## Records provided

****

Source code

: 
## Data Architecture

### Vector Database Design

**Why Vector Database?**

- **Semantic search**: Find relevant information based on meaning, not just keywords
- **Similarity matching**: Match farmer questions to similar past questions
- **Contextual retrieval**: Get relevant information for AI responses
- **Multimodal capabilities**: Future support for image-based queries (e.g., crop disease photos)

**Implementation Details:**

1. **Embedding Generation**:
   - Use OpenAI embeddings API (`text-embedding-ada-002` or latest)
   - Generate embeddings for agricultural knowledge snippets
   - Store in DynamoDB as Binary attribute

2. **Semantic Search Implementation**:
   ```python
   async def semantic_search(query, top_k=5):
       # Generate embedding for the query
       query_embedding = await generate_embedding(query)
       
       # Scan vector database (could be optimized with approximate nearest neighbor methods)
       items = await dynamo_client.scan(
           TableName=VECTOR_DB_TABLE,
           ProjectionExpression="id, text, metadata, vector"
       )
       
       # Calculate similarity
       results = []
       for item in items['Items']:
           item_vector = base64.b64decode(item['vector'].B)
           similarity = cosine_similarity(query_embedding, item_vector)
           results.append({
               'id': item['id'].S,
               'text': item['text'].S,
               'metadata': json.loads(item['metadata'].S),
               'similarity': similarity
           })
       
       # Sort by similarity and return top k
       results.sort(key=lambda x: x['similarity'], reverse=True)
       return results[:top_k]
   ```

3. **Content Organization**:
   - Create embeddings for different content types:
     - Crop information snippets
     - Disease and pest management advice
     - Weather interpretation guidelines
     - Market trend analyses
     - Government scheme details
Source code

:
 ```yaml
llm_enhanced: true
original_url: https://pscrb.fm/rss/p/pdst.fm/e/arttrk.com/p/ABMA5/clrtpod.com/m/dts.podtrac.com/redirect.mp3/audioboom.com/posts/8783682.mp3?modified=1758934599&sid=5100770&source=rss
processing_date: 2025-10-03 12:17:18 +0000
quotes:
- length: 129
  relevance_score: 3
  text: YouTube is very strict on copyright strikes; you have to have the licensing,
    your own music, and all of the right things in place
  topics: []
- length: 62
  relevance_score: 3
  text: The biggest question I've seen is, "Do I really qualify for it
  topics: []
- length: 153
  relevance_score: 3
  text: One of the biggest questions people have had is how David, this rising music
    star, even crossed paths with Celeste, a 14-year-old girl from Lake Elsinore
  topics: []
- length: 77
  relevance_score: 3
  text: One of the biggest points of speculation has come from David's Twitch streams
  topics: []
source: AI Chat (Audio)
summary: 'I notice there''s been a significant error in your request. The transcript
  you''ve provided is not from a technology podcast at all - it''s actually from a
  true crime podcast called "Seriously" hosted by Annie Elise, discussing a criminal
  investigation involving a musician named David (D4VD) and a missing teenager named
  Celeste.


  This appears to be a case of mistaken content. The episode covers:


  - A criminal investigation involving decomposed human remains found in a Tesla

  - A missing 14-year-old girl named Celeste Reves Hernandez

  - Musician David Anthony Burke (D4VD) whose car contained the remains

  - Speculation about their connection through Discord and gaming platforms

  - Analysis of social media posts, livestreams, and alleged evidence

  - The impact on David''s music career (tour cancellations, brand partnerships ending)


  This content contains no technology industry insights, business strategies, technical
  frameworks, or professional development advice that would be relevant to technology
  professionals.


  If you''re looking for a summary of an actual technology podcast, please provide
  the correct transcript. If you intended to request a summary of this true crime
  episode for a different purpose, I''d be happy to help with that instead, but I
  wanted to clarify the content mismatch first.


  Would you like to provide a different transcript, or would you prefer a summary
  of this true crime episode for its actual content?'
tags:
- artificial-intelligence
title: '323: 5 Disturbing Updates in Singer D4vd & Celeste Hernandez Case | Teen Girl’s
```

****

## Work instructions
Everything from the line with "- **Similarity matching**: Match" through the line with "2. **Semantic Search" should be written out exactly as it appears above, end lines included, and nothing outside that range.

## Task answer
- **Similarity matching**: Match farmer questions to similar past questions
- **Contextual retrieval**: Get relevant information for AI responses
- **Multimodal capabilities**: Future support for image-based queries (e.g., crop disease photos)

**Implementation Details:**

1. **Embedding Generation**:
   - Use OpenAI embeddings API (`text-embedding-ada-002` or latest)
   - Generate embeddings for agricultural knowledge snippets
   - Store in DynamoDB as Binary attribute

2. **Semantic Search Implementation**:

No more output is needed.